Aber bis dahin sind wir so alt, dass wir daran vermutlich nicht mehr beteiligt sein werden. Selbst wenn die neuen Pfosten nur so lange durchhalten würden wie ihre Vorgänger, also etwa 15 Jahre, bin zumindest ich fast 70. Es bleibt vorerst also dabei: ein echter Pfostenbau. Wie das Original vor 2300 Jahren.
In aller Frühe kam gestern bereits der Stampflehm, von Hasko Lehmbau genau für unseren Zweck fertig gemischt.
Das leere Eisenzeithaus. Bald wird es hier ganz anders aussehen.
Auch die alte Feuerstelle wird vollkommen neu gestaltet. Nach neuesten Erkenntnissen aus der dänischen Archäologie. Lasst euch überraschen!
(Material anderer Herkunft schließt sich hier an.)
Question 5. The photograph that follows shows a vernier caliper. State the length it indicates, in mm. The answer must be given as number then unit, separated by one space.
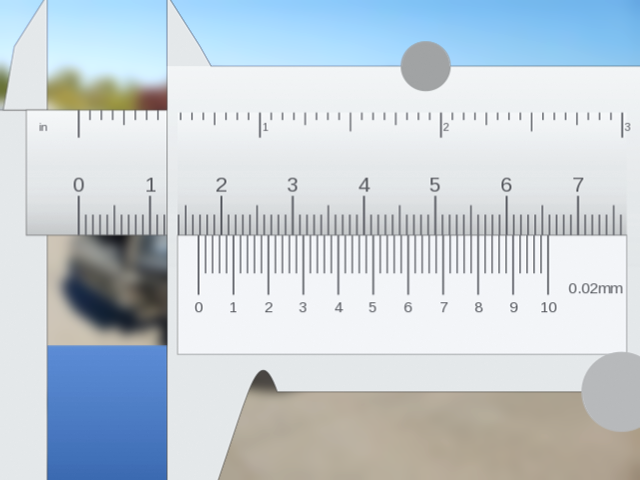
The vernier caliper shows 16.8 mm
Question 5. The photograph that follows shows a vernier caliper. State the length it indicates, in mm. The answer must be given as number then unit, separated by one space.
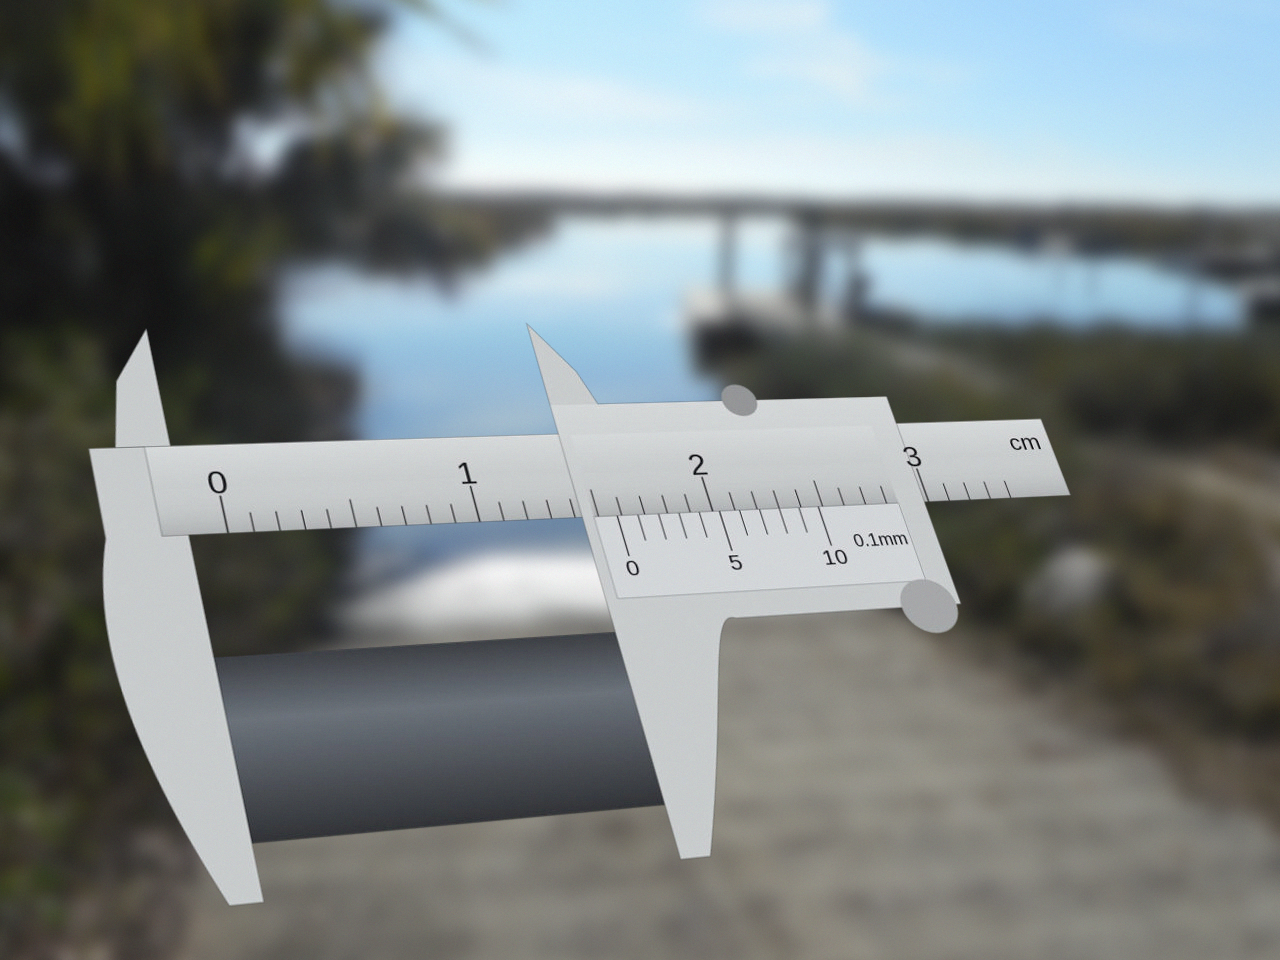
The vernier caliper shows 15.8 mm
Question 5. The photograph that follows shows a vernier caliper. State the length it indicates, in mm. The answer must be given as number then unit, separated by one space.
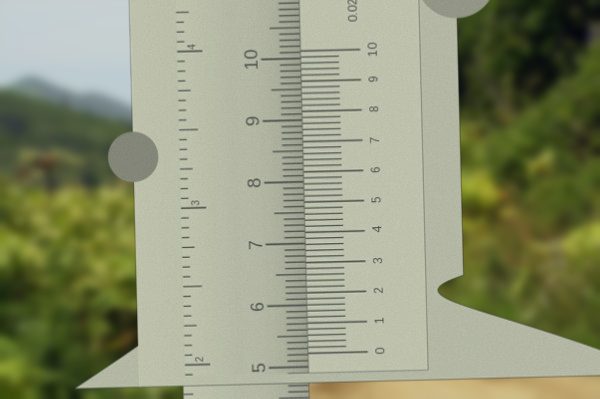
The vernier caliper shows 52.2 mm
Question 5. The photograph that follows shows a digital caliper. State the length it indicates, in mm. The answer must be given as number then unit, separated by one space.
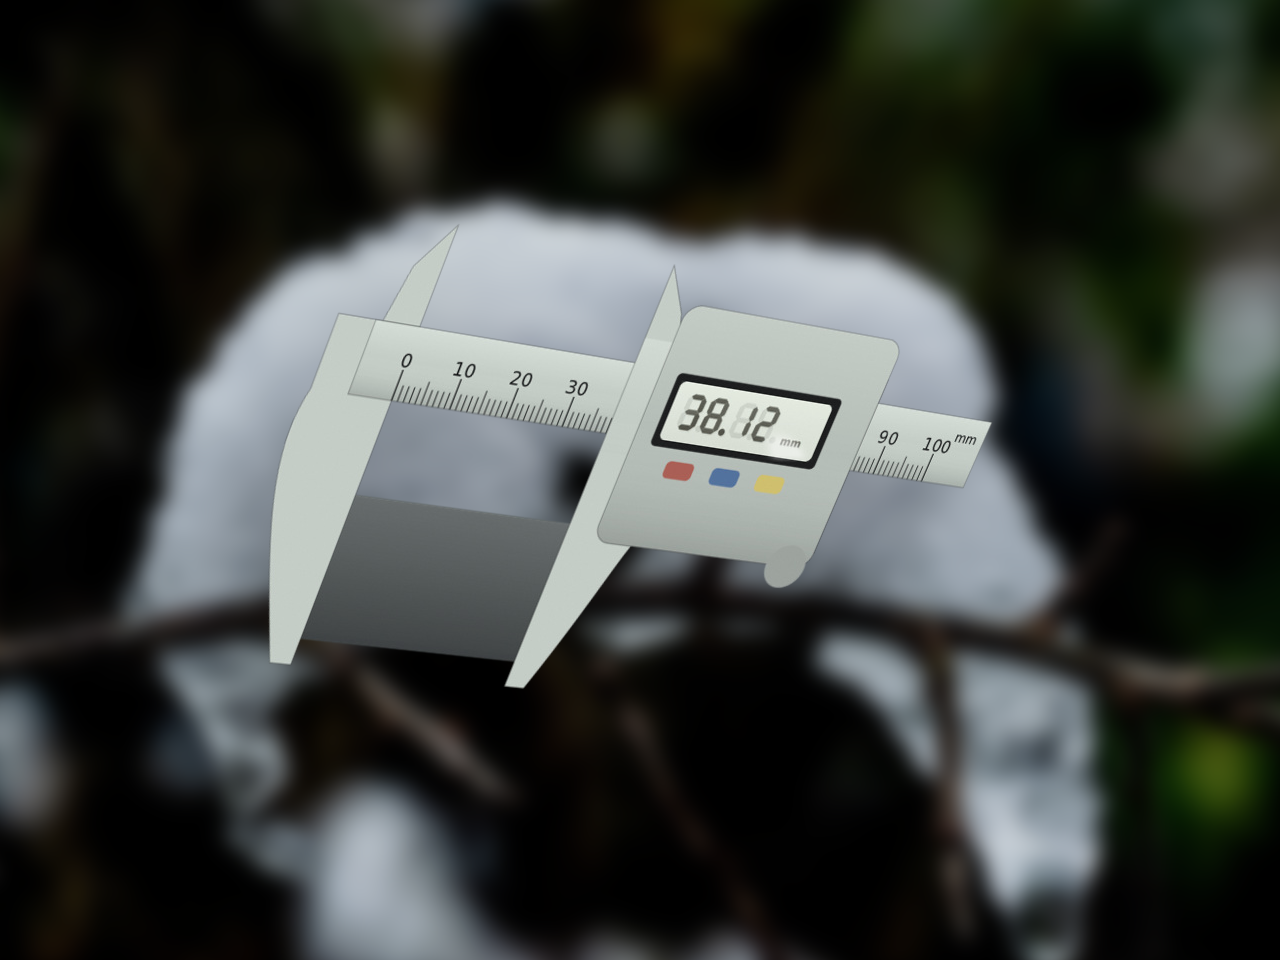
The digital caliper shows 38.12 mm
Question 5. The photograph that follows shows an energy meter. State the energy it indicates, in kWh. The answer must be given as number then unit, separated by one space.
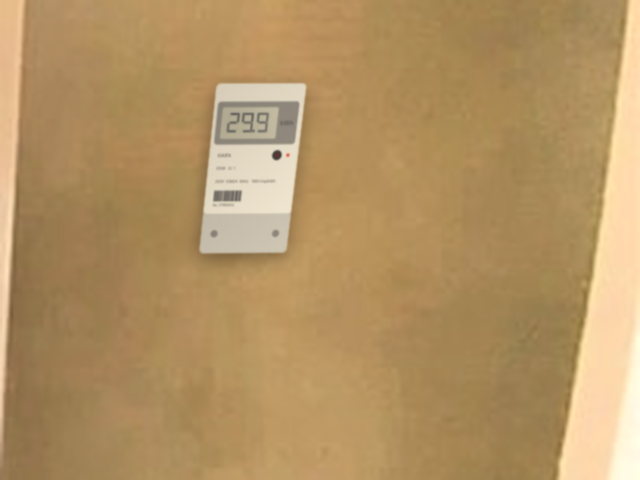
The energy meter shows 29.9 kWh
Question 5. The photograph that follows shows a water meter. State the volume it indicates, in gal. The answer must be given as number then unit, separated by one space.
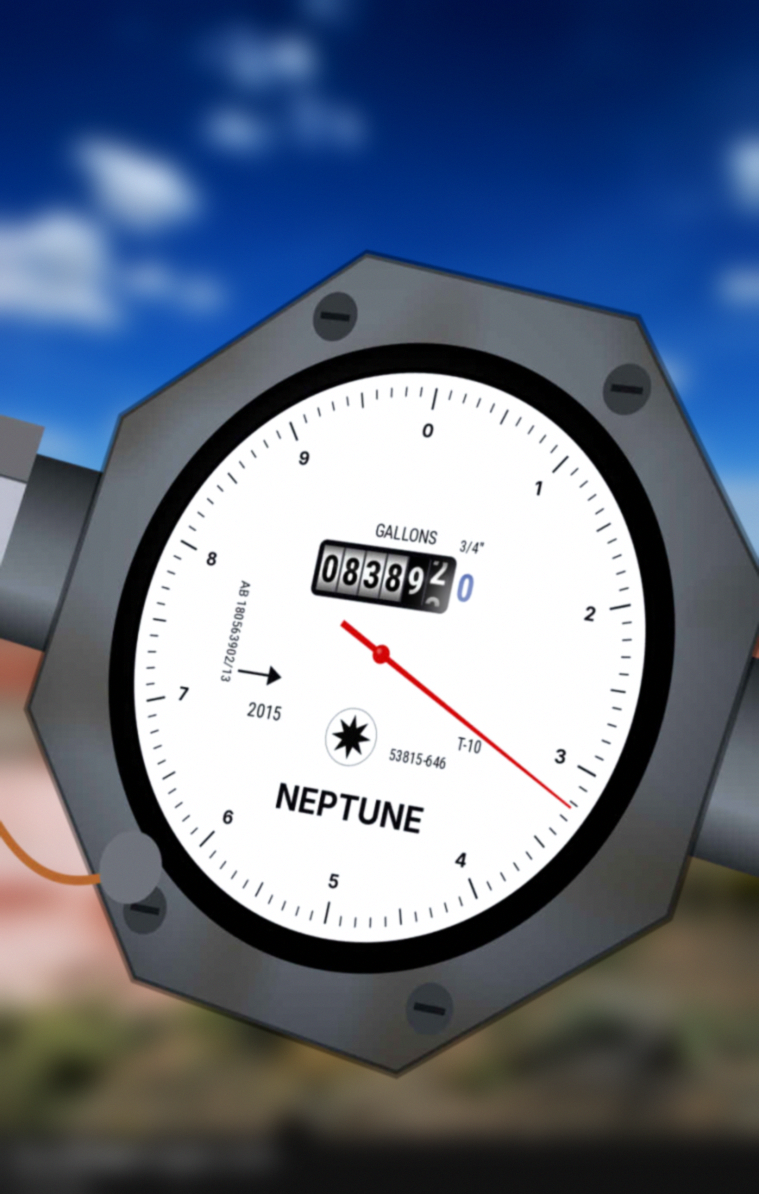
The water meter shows 838923.2 gal
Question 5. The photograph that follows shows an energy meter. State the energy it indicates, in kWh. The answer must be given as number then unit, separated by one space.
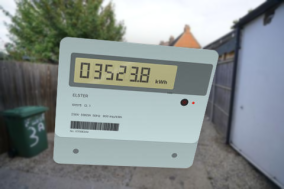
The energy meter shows 3523.8 kWh
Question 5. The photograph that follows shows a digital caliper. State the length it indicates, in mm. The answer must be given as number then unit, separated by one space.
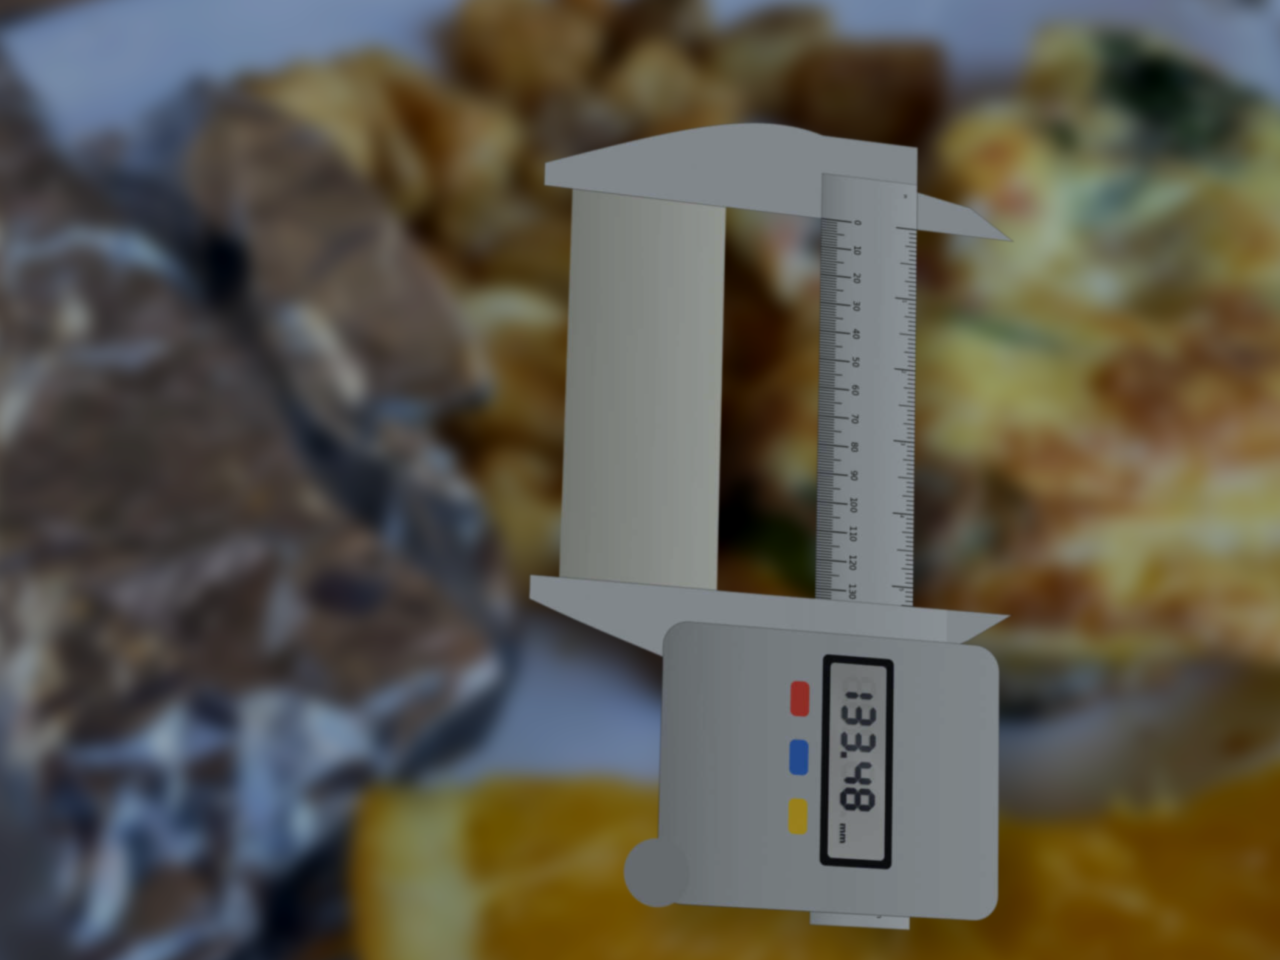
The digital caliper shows 133.48 mm
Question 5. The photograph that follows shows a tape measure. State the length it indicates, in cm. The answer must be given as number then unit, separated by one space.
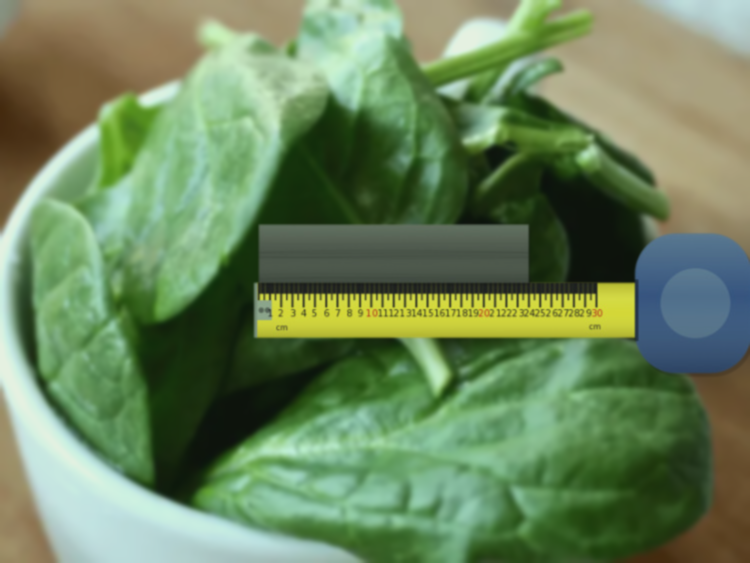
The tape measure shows 24 cm
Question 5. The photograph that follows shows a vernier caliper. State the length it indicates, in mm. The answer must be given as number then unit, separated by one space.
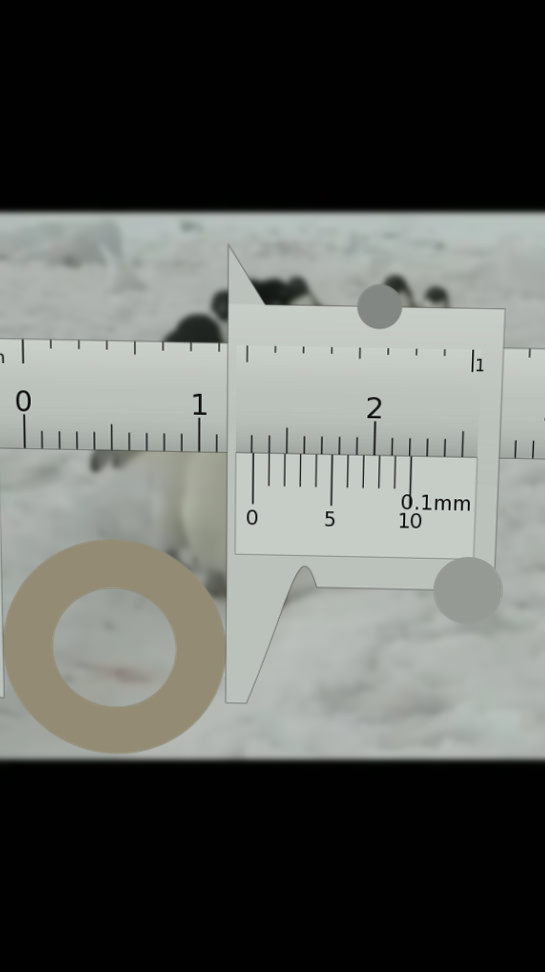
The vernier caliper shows 13.1 mm
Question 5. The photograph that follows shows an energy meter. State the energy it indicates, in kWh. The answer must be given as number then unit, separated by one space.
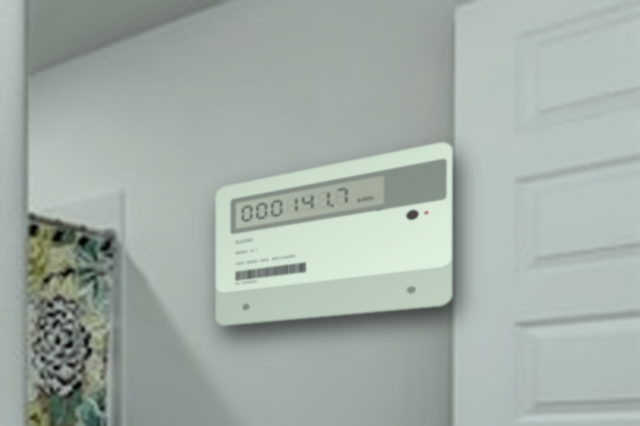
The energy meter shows 141.7 kWh
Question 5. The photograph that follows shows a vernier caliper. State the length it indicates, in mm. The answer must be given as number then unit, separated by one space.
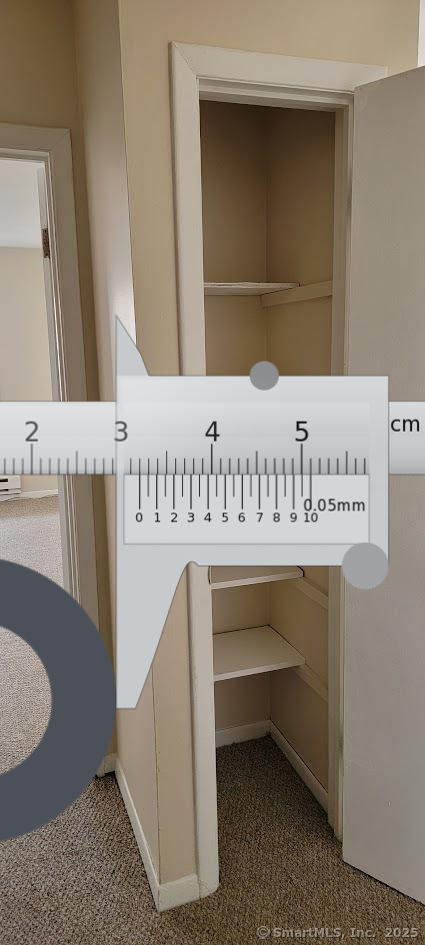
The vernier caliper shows 32.0 mm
Vielleicht schaffe ich es sogar, bei der Gelegenheit der Erneuerung des Stallbodens (diesmal mit dem von Hasko nach historischem Rezept hergestellten Stampflehm) die bislang fehlenden Viehboxen einzubauen. Dann wäre der Nachbau noch realistischer.
Nun wisst ihr, was wir in den letzten Wochen so getrieben haben.
Am Montag geht die eigentliche Sanierung los. Nächste Woche wollen wir die mächtigen Firstpfosten im Inneren ausbauen und die neuen einbauen. Das wird mega spannend! Wir halten euch natürlich hier auf dem Laufenden.
Schönes Wochenende und vielen Dank dafür, dass ihr beim Lesen bis hierher durchgehalten habt!